Without the pictures, give every record again exactly.

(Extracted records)
-- Opening Marker --

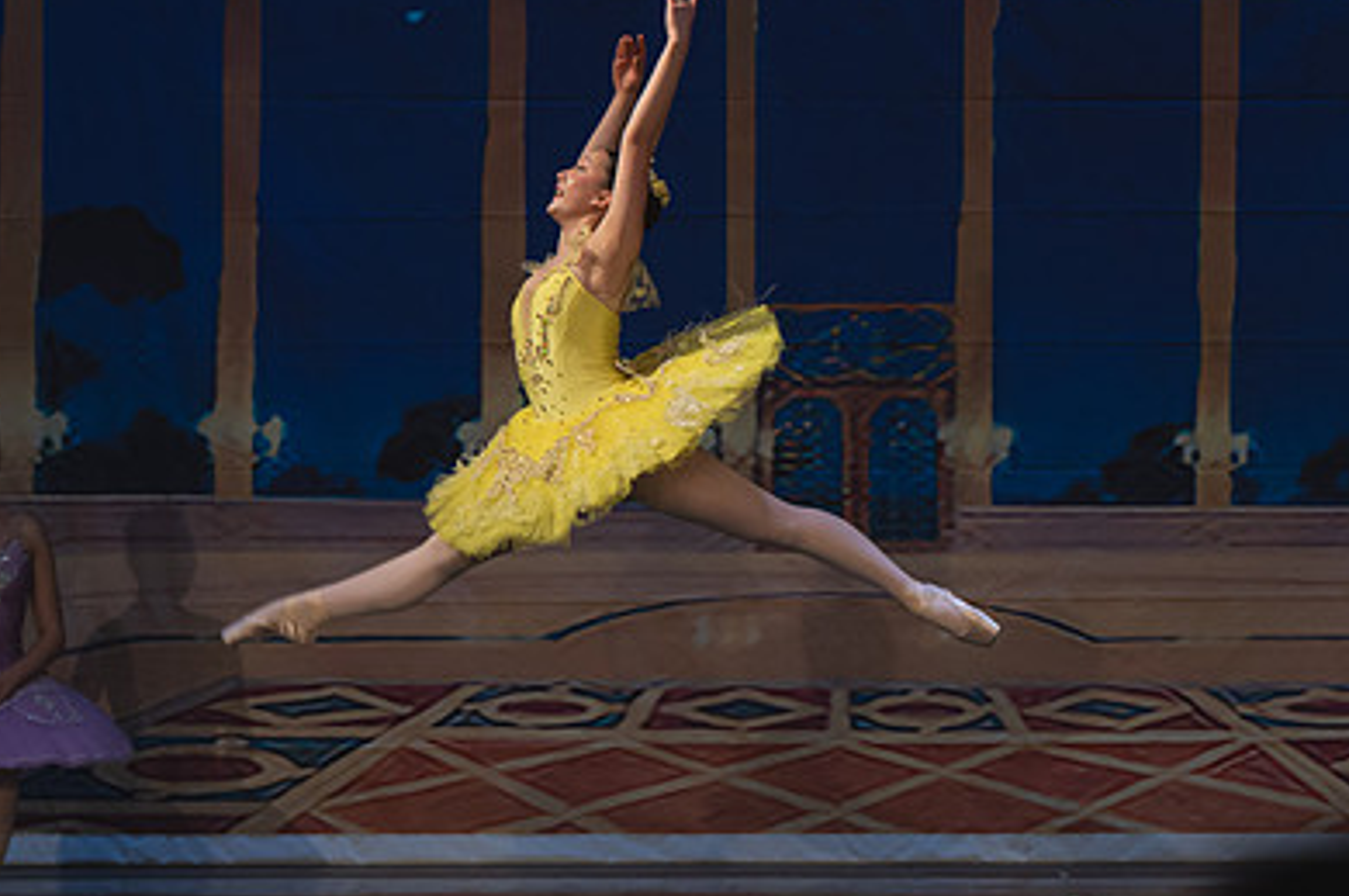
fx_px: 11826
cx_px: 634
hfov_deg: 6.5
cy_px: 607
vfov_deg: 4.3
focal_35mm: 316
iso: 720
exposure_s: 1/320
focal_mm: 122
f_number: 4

-- Closing Marker --

- _EXERCISE SOLUTION_
fx_px: 11826
cx_px: 634
hfov_deg: 6.5
cy_px: 607
vfov_deg: 4.3
focal_35mm: 316
iso: 720
exposure_s: 1/320
focal_mm: 122
f_number: 4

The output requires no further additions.